Most people don’t know if their employer offers a wellness program. Whether or not you agree with it is sort of irrelevant; it could be affecting your premium payments, so it pays (literally) to find out.
Did you know that health insurance isn’t the only health benefit your employer might offer? Flexible spending accounts (FSAs) and health reimbursement accounts (HRAs) are additional benefits offered by some employees that help make healthcare more affordable.
These plans have a few differences, but they’re both employer-sponsored ways to pay for medical expenses. With an FSA, you can contribute money pre-tax and use it to pay for qualified medical expenses. That means that you’re also saving on your tax bill come April.
HRAs, on the other hand, have money contributed by the employer. This works well if they provide high deductible plans; they can save on the monthly premiums, but the HRA can help employees handle medical costs when they have to actually use their insurance.
FSAs and HRAs aren’t directly linked to your health insurance, but you’ll probably deal with them at the same time you’re choosing your insurance plans. If you need to make a choice between plans and you’re offered one of these savings vehicles, keep in mind how they’ll affect your health budget for the year.
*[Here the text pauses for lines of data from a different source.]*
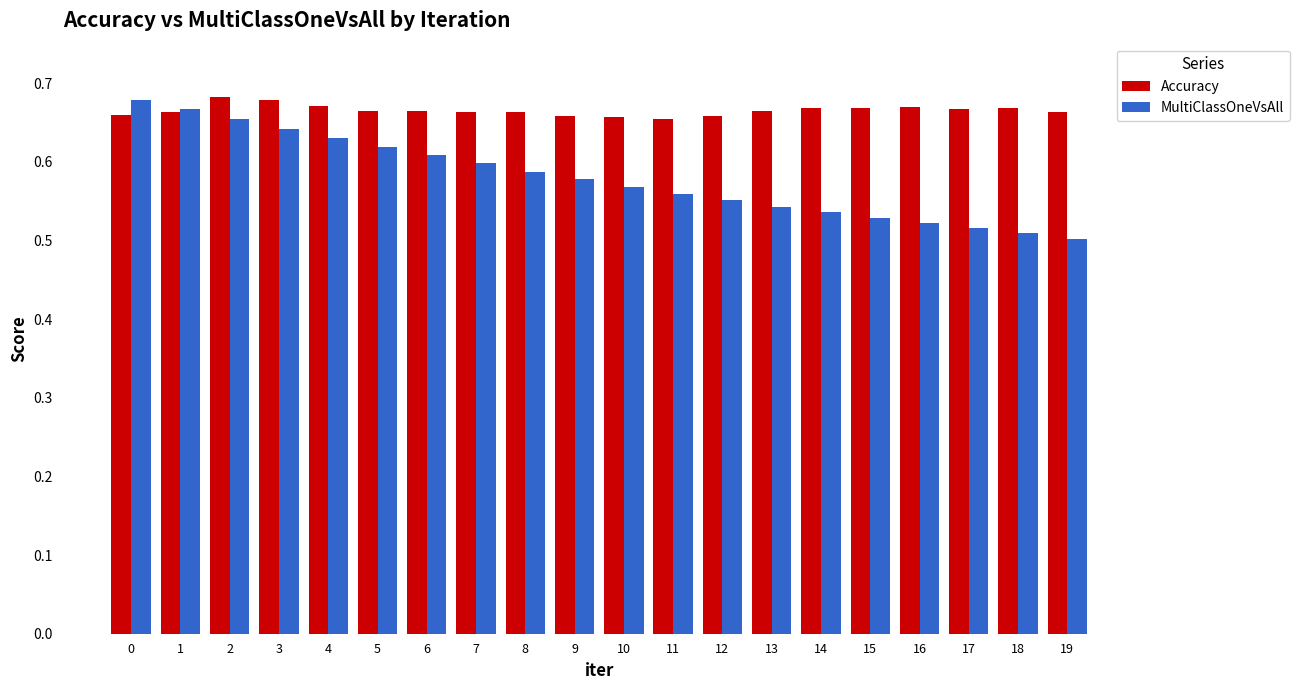

What is the total value across all series at 9?

1.2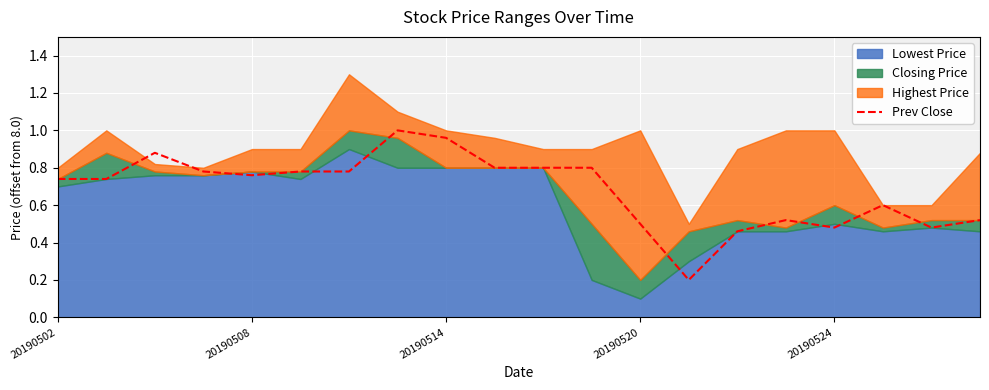

How many points are lower than both their immediate neighbors (excluding endpoints)?

4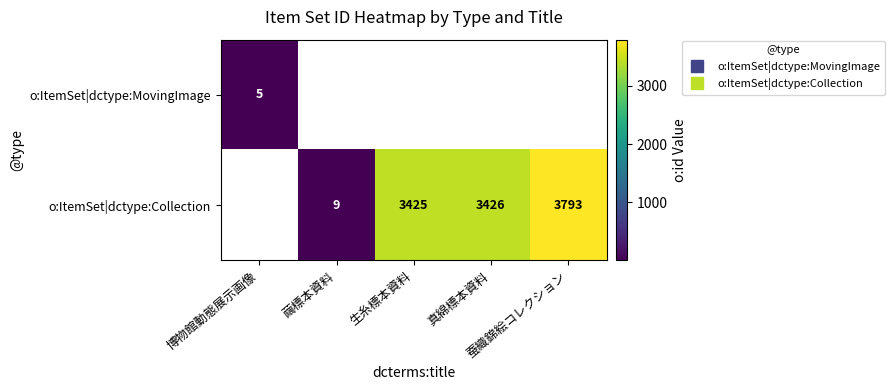

At how many categories does at least one series exceed 2482?

3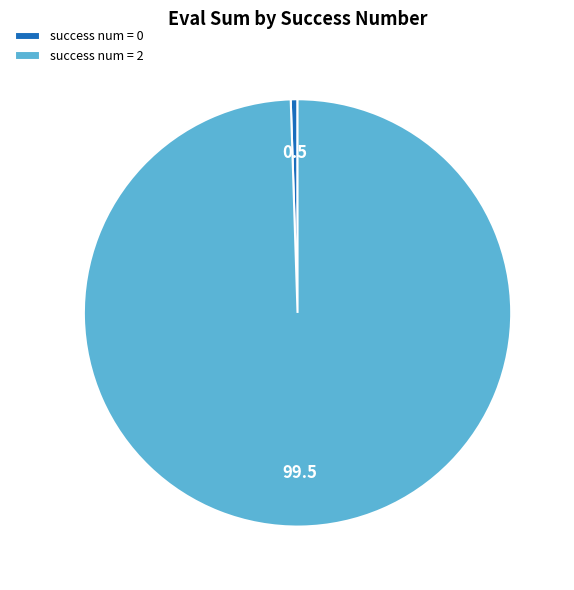

Between success num = 2 and success num = 0, which is larger?

success num = 2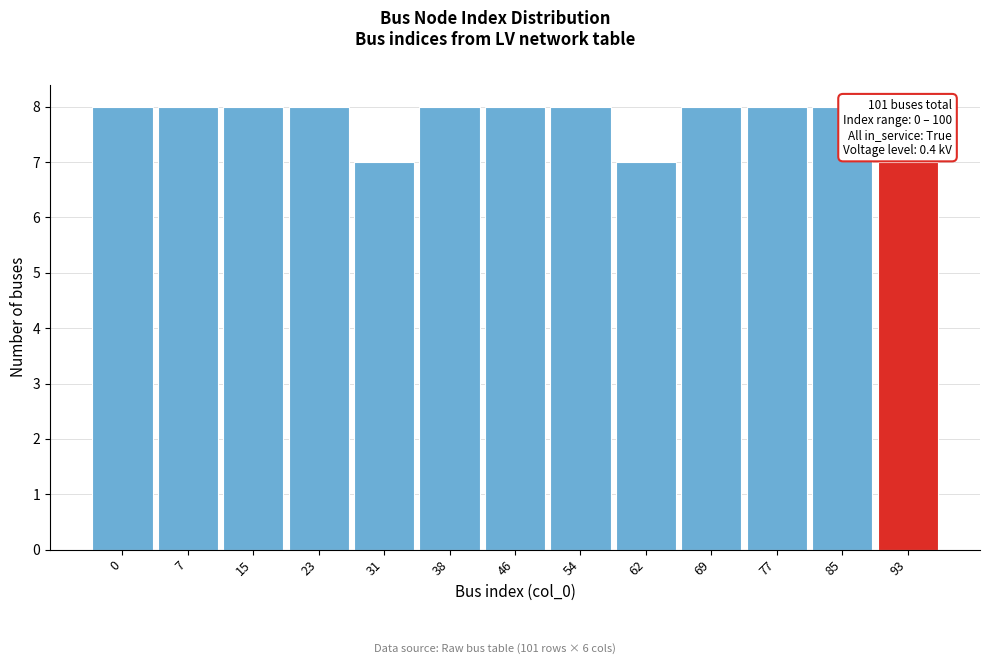

Reading right to left, transcribe all the data shown in this chart.

93=7	85=8	77=8	69=8	62=7	54=8	46=8	38=8	31=7	23=8	15=8	7=8	0=8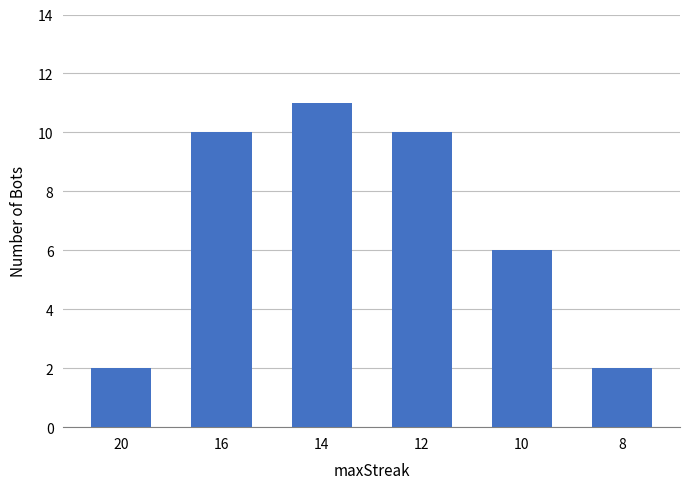

Reading right to left, extract all data points from this chart.

8=2	10=6	12=10	14=11	16=10	20=2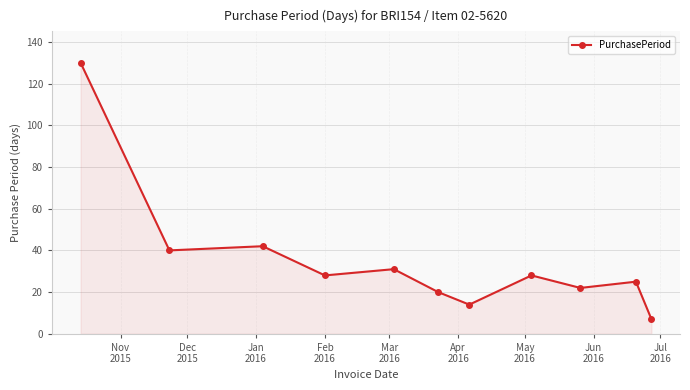

What is the value of the 4th point from the left?

28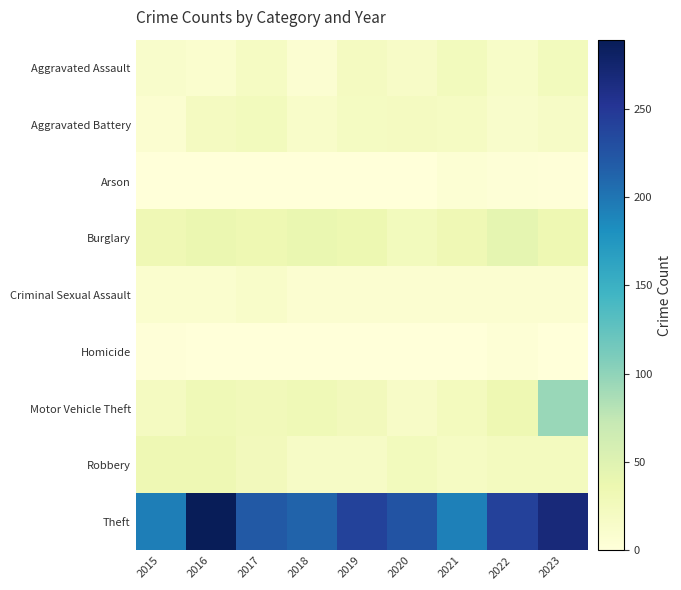

Reading left to right, list all the values displayed in this chart.

Aggravated Assault: 2015=13	2016=10	2017=20	2018=7	2019=22	2020=16	2021=25	2022=15	2023=25
Aggravated Battery: 2015=9	2016=22	2017=25	2018=14	2019=21	2020=22	2021=20	2022=13	2023=17
Arson: 2015=0	2016=0	2017=1	2018=1	2019=1	2020=1	2021=5	2022=3	2023=2
Burglary: 2015=32	2016=38	2017=34	2018=39	2019=35	2020=25	2021=32	2022=44	2023=34
Criminal Sexual Assault: 2015=10	2016=10	2017=14	2018=9	2019=9	2020=9	2021=8	2022=8	2023=9
Homicide: 2015=2	2016=0	2017=1	2018=0	2019=0	2020=0	2021=1	2022=4	2023=1
Motor Vehicle Theft: 2015=22	2016=31	2017=28	2018=31	2019=26	2020=16	2021=24	2022=34	2023=95
Robbery: 2015=33	2016=33	2017=26	2018=18	2019=17	2020=25	2021=20	2022=23	2023=23
Theft: 2015=194	2016=289	2017=221	2018=213	2019=240	2020=225	2021=192	2022=241	2023=268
Having health insurance coverage through your employer is great. But if you’re no longer at your job, is that it? Are you just cut off, left to fend for yourself? Luckily, no.
Although it sounds like the evil organization from G.I. Joe, this COBRA is actually pretty helpful for people who have health insurance through their employer. Or, rather, had health insurance. COBRA, or Consolidated Omnibus Budget Reconciliation Act, lets some employees keep their employer-owned health insurance when they’re no longer at their job.
COBRA coverage is temporary and typically more expensive than your health insurance was when you were an employee. And if you’re let go from your job, it triggers a special enrollment period where you can buy new health insurance. But if you had health insurance at your job and no longer do, COBRA is a valuable stopgap until you can get back on your feet.
Employer-based health insurance is a great resource for a lot of people, but it’s not something you should just enroll in blindly. Make sure you know what you’ll be getting so that you’re prepared when the time comes for you to actually use it.